Exercise: Each line below with the word "which" needs to be copied.

Information given:
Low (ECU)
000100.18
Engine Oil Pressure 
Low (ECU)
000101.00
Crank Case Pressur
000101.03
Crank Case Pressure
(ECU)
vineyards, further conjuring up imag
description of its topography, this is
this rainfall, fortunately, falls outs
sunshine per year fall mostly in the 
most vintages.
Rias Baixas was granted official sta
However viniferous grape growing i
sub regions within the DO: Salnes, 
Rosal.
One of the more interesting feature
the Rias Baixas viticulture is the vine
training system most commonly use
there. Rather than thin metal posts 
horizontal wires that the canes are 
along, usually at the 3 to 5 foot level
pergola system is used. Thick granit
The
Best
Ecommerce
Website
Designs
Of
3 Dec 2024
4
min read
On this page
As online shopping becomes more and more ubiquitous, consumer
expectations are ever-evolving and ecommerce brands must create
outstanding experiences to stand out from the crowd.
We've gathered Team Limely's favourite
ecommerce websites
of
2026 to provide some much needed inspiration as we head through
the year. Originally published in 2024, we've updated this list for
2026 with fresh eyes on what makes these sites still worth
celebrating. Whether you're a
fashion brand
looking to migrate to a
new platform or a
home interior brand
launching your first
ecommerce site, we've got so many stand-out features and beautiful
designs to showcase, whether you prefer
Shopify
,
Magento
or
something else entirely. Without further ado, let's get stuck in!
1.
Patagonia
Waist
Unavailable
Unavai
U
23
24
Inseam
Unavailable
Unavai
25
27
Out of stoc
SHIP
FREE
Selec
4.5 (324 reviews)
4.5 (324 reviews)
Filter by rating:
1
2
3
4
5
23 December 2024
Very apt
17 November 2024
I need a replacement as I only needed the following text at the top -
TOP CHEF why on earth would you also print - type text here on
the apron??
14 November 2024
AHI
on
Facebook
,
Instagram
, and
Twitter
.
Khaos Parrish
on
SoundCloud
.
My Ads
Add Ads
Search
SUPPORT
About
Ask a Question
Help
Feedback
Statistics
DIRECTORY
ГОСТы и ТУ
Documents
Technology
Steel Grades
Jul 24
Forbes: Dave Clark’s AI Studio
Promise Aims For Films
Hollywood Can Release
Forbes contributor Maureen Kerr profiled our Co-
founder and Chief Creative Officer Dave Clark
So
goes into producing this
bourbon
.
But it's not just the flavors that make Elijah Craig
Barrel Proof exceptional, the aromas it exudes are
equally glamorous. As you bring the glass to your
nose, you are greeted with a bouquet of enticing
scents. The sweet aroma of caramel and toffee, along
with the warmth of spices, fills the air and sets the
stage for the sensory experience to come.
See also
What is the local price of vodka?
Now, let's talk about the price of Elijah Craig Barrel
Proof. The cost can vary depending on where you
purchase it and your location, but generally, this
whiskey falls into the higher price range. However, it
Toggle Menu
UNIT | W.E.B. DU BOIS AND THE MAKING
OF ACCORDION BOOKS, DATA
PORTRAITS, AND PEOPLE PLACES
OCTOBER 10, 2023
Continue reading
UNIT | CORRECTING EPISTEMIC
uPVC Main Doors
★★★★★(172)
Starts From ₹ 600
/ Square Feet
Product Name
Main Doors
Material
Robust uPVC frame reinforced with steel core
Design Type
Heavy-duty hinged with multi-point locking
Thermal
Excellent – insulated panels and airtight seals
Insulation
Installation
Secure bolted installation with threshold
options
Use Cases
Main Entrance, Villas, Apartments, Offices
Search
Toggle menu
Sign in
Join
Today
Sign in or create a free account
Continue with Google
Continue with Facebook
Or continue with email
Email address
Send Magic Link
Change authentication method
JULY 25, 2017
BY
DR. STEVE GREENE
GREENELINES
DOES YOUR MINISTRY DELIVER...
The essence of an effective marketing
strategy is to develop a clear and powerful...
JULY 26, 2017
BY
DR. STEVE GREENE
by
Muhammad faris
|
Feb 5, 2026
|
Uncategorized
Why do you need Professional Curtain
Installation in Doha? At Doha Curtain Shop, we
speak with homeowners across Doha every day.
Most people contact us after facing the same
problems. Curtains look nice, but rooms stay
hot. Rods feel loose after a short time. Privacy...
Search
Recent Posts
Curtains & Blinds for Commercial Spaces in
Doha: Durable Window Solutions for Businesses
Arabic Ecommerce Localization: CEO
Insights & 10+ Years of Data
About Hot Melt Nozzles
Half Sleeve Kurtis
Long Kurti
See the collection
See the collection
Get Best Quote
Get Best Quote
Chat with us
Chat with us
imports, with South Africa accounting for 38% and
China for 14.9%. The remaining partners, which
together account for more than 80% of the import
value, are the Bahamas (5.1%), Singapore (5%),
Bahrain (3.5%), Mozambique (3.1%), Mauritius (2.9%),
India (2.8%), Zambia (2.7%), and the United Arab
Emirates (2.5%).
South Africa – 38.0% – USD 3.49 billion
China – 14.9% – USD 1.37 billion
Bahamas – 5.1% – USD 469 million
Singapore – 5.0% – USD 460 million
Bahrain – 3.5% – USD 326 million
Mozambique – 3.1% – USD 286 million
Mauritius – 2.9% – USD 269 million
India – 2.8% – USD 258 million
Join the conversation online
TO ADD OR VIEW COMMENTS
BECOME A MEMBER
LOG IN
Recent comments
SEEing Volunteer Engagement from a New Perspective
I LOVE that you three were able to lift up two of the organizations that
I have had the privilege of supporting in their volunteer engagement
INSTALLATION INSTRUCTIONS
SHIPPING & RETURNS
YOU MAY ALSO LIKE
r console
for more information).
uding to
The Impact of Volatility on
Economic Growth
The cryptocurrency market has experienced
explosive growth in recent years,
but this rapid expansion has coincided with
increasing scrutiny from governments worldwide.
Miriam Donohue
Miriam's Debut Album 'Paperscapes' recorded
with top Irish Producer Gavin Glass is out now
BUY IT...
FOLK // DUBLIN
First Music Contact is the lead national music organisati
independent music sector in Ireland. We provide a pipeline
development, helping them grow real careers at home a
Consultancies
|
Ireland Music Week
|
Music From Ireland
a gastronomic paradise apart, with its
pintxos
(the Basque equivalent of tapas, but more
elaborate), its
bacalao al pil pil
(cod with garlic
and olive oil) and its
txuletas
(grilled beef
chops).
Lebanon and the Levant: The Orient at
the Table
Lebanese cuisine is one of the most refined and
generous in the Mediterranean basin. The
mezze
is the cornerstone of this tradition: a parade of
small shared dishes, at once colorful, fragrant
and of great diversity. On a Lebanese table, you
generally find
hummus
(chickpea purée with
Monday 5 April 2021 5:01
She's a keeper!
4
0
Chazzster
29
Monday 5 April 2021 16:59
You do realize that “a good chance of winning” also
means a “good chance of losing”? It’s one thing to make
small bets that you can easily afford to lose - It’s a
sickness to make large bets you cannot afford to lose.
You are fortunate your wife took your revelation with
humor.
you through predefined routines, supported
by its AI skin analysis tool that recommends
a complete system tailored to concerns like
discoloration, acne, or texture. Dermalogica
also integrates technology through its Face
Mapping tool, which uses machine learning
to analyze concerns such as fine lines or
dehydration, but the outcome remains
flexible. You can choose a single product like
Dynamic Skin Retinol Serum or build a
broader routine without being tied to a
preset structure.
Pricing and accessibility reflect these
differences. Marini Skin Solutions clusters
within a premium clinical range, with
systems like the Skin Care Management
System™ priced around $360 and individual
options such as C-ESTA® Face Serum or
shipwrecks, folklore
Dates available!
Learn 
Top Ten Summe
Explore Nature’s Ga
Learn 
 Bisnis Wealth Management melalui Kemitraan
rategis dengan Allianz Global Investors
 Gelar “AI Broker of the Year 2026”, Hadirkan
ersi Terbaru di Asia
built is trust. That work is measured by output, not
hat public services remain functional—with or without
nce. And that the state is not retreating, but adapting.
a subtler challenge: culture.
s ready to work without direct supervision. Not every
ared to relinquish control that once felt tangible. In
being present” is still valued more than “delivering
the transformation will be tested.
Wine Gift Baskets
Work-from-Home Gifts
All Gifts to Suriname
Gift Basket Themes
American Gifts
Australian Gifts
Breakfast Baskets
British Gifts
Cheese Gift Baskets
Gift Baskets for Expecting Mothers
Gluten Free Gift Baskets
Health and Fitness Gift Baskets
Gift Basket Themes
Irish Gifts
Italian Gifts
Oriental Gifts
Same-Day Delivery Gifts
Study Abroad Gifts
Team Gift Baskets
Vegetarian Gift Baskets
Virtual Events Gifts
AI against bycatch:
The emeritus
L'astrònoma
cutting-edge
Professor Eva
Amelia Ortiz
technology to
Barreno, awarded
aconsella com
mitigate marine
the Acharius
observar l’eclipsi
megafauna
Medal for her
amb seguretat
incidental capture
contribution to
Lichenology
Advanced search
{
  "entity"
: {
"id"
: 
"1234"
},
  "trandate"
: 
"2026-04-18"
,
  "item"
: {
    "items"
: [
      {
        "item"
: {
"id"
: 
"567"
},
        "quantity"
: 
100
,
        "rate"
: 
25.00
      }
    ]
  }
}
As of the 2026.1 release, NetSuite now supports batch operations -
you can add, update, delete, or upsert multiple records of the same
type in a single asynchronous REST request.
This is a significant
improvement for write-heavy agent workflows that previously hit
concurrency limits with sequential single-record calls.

Exercise answer:
China for 14.9%. The remaining partners, which
Mapping tool, which uses machine learning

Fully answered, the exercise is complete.